The ultimate goal and “holy grail” in the treatment of MDS and AML would be the elimination of the source of clonal population upon detection of “higher-risk” CHIP or CCUS and the restoration of normal, polyclonal hematopoiesis. The noxious effects of CHIP/CCUS can be particularly highlighted in patients who require chemotherapy or radiotherapy for a non-myeloid neoplasm. Patients with CHIP/CCUS exposed to radiation or chemotherapy showed an increased risk of treatment-related MDS/AML (>25%).49 Indicators for insufficient hematopoietic reserve are worsening of cytopenia following cytoreduction and marrow failure. Clonal evolution has also been shown to be a relevant issue in lower-risk del(5q) patients treated with lenalidomide, where the highly malignant TP53-clonal populations are clonally selected and associated with therapy resistance.79 The currently limited pool of approved cytotoxic agents for patients with MDS also limits therapy choices, and even if remission occurs, due to the low-level persistence of mutant HSPCs, a cure can only be reached via an allo-HSCT.80 Trials are ongoing to investigate earlier treatment regimens that reduce or revert the progression of CHIP/CCUS to MDS/AML.49
How do I diagnose/treat MDS patients with autoinflammatory and autoimmune manifestations
It is important, first of all, to be aware of the association of a variety of autoimmune and autoinflammatory manifestations with MDS or clonal hematopoiesis. In a recent study, we identified about 30% of MDS patients with a broad variety of immune dysregulation.81 The occurrence in elderly individuals, atypical manifestation, immediate response to steroids and relapse on tapering are common hallmarks of MDS-associated immune dysregulation. The affected organs, the response to steroid-sparing treatments and the course of the conditions are highly variable and must be managed in cooperation with experienced rheumatologists.

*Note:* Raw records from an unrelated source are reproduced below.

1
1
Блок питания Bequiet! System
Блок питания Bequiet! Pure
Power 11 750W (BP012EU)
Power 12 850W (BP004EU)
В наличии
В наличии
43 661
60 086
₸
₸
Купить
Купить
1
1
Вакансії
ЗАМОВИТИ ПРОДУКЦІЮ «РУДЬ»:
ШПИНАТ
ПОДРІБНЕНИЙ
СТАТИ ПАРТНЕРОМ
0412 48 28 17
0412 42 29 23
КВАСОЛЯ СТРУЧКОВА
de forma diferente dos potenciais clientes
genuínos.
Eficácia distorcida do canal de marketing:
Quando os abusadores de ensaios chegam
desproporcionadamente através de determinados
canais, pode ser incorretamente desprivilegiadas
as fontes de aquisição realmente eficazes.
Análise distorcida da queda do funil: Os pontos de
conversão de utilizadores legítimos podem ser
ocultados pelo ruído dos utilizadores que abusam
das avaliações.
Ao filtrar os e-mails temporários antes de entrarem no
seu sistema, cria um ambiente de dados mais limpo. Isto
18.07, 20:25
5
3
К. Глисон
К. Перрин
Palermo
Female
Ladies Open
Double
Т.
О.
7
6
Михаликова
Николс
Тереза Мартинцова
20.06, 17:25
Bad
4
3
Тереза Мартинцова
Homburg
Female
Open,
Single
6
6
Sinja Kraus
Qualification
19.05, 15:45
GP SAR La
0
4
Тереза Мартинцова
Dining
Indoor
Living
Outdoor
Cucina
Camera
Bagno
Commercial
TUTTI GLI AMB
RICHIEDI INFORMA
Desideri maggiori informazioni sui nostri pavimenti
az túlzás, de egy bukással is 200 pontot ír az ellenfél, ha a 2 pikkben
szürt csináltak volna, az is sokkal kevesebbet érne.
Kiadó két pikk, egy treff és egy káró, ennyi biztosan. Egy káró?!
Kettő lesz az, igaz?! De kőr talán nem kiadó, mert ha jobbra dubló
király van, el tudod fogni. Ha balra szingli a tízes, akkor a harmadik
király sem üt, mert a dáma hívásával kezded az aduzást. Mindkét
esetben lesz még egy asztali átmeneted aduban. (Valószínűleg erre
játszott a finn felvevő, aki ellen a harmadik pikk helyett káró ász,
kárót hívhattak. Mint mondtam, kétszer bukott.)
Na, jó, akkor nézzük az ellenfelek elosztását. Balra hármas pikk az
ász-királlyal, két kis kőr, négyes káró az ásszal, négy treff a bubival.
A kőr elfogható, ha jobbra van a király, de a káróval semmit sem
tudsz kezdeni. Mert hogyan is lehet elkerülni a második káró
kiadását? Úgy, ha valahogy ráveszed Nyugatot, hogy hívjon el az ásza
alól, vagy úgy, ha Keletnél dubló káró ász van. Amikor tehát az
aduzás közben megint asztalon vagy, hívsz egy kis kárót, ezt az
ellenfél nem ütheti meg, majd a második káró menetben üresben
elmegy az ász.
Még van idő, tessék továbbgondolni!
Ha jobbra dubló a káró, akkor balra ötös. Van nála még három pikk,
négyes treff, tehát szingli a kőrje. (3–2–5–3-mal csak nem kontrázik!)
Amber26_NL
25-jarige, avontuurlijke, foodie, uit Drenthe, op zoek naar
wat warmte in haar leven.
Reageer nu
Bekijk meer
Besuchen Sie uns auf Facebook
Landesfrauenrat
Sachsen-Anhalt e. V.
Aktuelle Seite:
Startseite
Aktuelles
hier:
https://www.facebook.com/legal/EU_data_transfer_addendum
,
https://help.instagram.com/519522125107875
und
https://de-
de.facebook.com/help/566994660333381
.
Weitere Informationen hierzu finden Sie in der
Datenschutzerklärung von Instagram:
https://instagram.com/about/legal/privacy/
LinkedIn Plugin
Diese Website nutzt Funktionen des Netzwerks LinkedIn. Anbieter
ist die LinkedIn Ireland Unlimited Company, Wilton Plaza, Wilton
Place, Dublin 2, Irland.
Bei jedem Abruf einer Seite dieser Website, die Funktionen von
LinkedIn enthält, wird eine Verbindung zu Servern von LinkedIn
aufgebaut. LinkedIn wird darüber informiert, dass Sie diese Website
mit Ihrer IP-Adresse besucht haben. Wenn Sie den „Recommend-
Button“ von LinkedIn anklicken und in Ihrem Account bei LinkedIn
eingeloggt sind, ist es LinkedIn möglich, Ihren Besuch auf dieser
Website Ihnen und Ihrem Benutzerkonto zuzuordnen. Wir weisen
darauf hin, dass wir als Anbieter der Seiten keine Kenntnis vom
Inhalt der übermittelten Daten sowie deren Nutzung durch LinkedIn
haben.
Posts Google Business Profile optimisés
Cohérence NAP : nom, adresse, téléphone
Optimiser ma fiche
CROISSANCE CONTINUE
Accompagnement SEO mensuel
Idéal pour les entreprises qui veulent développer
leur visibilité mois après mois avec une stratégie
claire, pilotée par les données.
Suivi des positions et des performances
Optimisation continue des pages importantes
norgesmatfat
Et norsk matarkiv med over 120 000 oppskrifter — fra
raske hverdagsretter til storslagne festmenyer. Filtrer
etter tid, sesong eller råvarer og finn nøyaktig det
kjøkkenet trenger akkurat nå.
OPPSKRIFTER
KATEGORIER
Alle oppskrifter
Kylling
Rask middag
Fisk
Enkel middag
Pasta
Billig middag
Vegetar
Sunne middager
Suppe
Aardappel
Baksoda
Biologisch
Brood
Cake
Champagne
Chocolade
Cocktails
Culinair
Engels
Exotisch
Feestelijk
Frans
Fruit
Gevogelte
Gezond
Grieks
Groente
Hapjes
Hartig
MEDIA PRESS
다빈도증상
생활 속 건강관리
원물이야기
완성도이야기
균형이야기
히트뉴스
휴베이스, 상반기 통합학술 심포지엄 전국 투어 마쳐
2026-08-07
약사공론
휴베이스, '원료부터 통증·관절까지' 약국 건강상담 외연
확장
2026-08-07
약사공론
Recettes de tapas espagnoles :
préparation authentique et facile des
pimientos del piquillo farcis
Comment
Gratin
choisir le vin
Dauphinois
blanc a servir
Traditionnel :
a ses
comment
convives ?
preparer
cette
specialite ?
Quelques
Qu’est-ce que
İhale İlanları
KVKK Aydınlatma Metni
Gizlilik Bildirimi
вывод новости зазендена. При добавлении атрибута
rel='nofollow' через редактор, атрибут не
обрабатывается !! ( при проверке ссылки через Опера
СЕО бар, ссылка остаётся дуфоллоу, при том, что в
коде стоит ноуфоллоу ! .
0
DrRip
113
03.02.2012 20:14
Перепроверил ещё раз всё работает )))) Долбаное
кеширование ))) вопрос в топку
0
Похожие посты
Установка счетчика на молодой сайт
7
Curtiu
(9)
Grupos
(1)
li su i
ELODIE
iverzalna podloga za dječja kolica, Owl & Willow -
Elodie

Future perspectives and conclusions
MDS are complex and heterogeneous diseases. A growing body of knowledge shows that the correction of immune dysregulation may be beneficial as an early intervention to reduce clonal progression as well as ameliorate inflammatory-degenerative conditions of the elderly. As such, increasing our understanding of the interaction between the inflammasome and immunome may substantially change our current treatment paradigms in MDS. Improved diagnostics and early intervention have helped to identify clonality in elderly patients, and now we are embarking on our way to use these understanding in developing treatments that may avoid clonal progression. Ultimately, the increase of our knowledge coupled with clinical trials designed at early states of the disease will eventually reduce the development of more severe conditions that are difficult to eradicate in the elderly population.
Conflict of interest
The author received honoraria from the following entities: Sandoz: membership on an entity’s Board of Directors or advisory committees, research funding; Keros: consultancy; Servier: research funding; Astellas: research funding; Celgene/BMS: consultancy, honoraria, membership on an entity’s Board of Directors or advisory committees, research funding, Speakers Bureau; Roche: membership on an entity’s Board of Directors or advisory committees, research funding; Takeda: membership on an entity’s Board of Directors or advisory committees, research funding; Novartis: consultancy, honoraria, membership on an entity’s Board of Directors or advisory committees, research funding. These funding entities did not play a role in the development of the manuscript and did not influence its content in any way.
Funding
The author has declared that no financial support was received from any organization for the submitted work.
Author contributions
The author created and approved the final manuscript.